A Savannah, empresa que quer explorar lítio em Boticas, reforçou a cooperação com comunidades locais de baldios que assegura o acesso aos terrenos e possibilita a participação nas decisões e benefícios, foi hoje anunciado.
“Estes acordos dizem muito sobre a forma como queremos desenvolver este projeto. Não se trata apenas de assegurar o acesso ao território, trata-se de reconhecer que os baldios representam décadas de conhecimento da região e dos seus desafios”, afirmou, citado em comunicado, o diretor-executivo (CEO) da Savannah, Emanuel Proença.
A Savannah Resources celebrou um acordo com os baldios das aldeias de Alijó, Canedo e Penalonga (concelho de Ribeira de Pena, distrito de Vila Real), fez um aditamento ao contrato em vigor desde 2020 com a Comunidade Local dos Baldios de Couto de Dornelas (Boticas, no mesmo distrito) e celebrou um memorando de entendimento com o Secretariado dos Baldios de Trás-os-Montes e Alto Douro (SBTMAD), estrutura regional que agrega centenas de comunidades de compartes.
Segundo a empresa, estes instrumentos partilham três princípios comuns, nomeadamente a participação das comunidades no Comité Local Consultivo e de Monitorização (CLCM) do projeto, o reinvestimento local dos benefícios gerados e uma compensação “justa e indexada à inflação”, reforçando “um modelo de cooperação que vai muito além do acesso ao território”.

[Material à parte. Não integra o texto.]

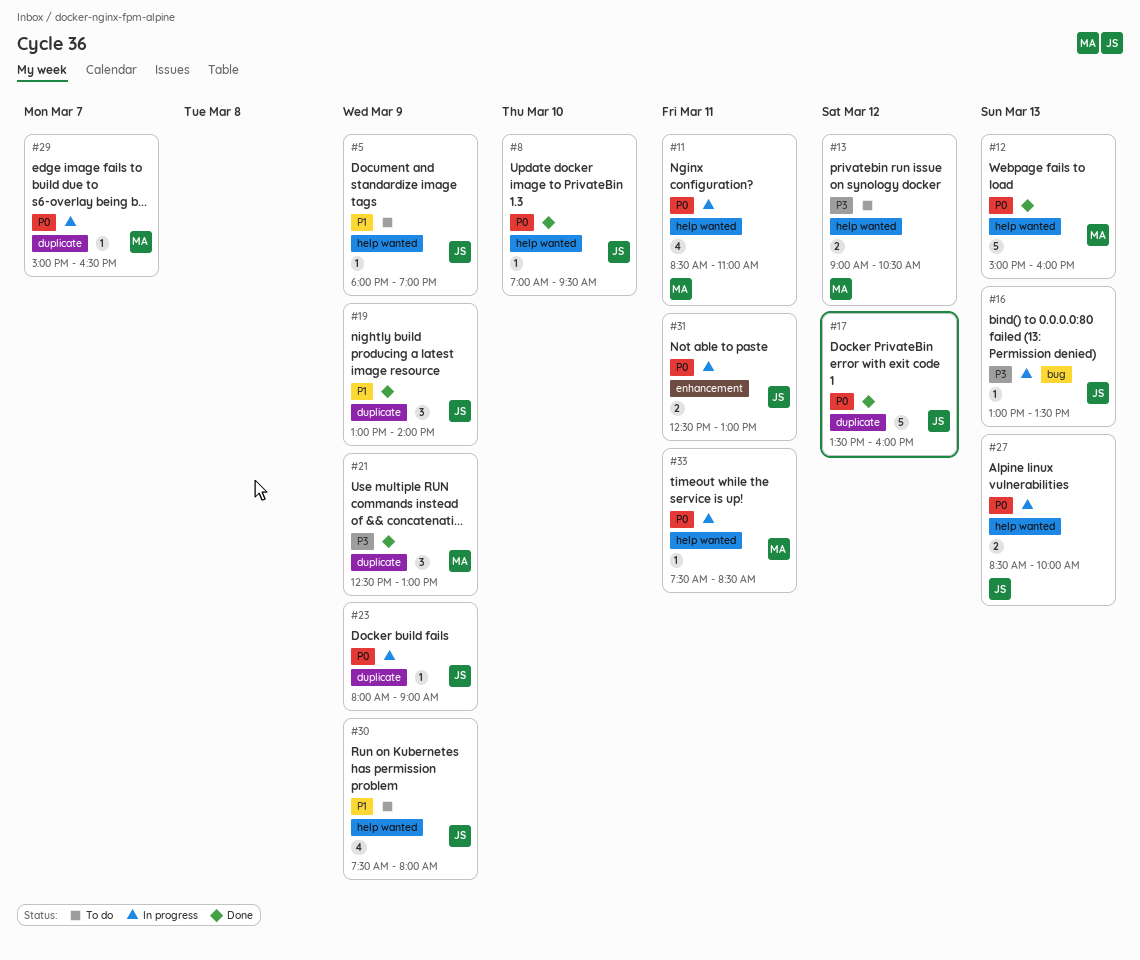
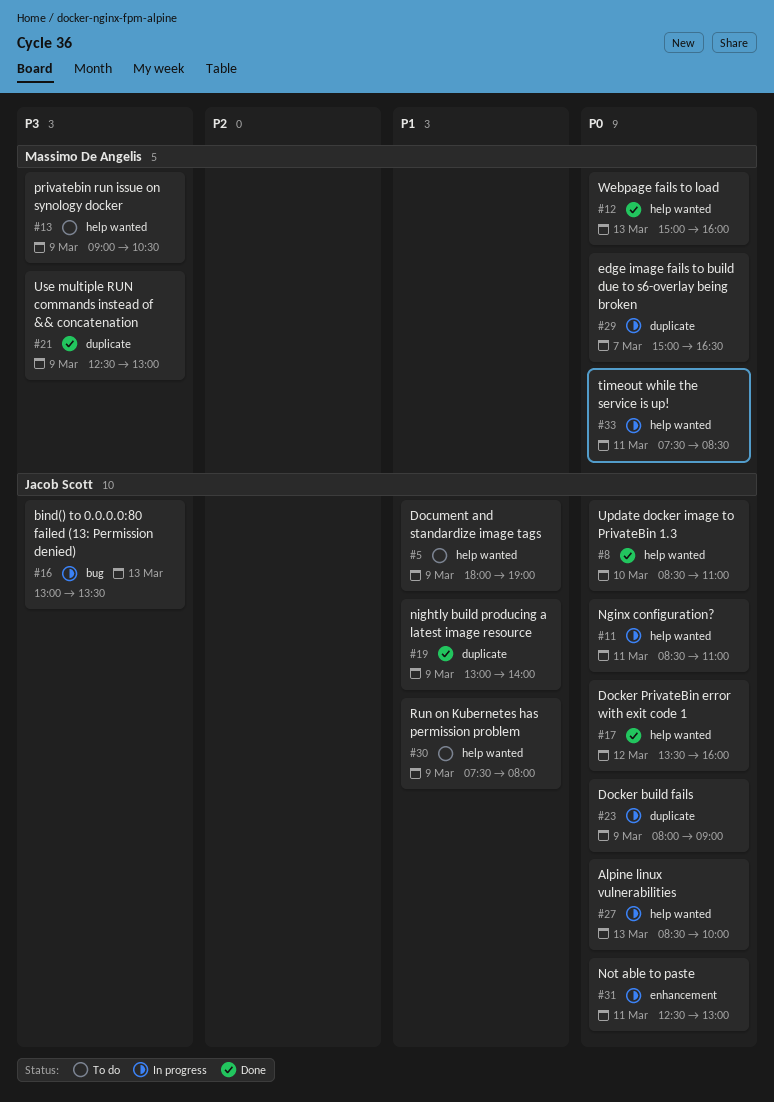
#8, begins: 07:00 -> 08:30
#8, ends: 09:30 -> 11:00
#11, owner: Massimo De Angelis -> Jacob Scott
#13, day: Mar 12 -> Mar 9
#17, label: duplicate -> help wanted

A Savannah Resources prevê o início em 2027 da construção da mina do Barroso que obteve a Declaração de Impacte Ambiental (DIA) favorável condicionada em 2023.
Em 2025, a empresa anunciou a aquisição da concessão mineira Aldeia, próxima da mina de lítio do Barroso, depois de confirmada a existência de lítio, que pode ser acrescentado ao feldspato já explorado naquela concessão localizada entre Boticas e Ribeira de Pena.
O projeto mineiro é contestado por moradores, autarcas e ambientalistas e, no fim de semana, decorreu em Covas do Barroso a sexta edição do acampamento em defesa do Barroso, que tinha cerca de mil participantes inscritos e incluiu uma ação de protesto pelas ruas da aldeia.
Para Emanuel Proença, os acordos agora assinados mostram “que as comunidades locais cada vez mais entendem o projeto lítio do Barroso e estão a trabalhar em conjunto com a empresa para maximizar os benefícios para a região”.
No caso do SBTMAD, o acordo prevê uma participação direta nos órgãos de gestão da Fundação Lítio do Barroso, já constituída e que disporá de um orçamento anual mínimo de 500 mil euros a partir do primeiro ano de exploração para investir no território.
O memorando de entendimento estabelece uma parceria técnica e estratégica para o planeamento, gestão e valorização integrada de uma área agroflorestal de cerca de 100 hectares na área de influência do projeto, propriedade da Savannah.
Diogo Maia, responsável pelas relações com as comunidades, explicou, também no comunicado, que a parceria com o SBTMAD acrescenta uma “dimensão essencial”, ou seja, a “gestão ativa da floresta e a prevenção de incêndios, que são hoje uma das maiores ameaças a este território”.
O contrato celebrado com os baldios das aldeias de Alijó, Canedo e Penalonga abrange 150 hectares na serra do Pinheiro, previstos para trabalhos de prospeção e eventual futura exploração de dois blocos de concessão mineira Aldeia, e salvaguarda os direitos dos compartes que mantêm os direitos de pastoreio, corte de matos e culturas herbáceas. Prevê também a reabilitação de todas as plataformas de sondagem e poços.
Desde 2020 que a Savannah mantém uma relação contratual com a Comunidade Local dos Baldios de Couto de Dornelas, relativa à utilização dos acessos e caminhos baldios necessários aos trabalhos de prospeção.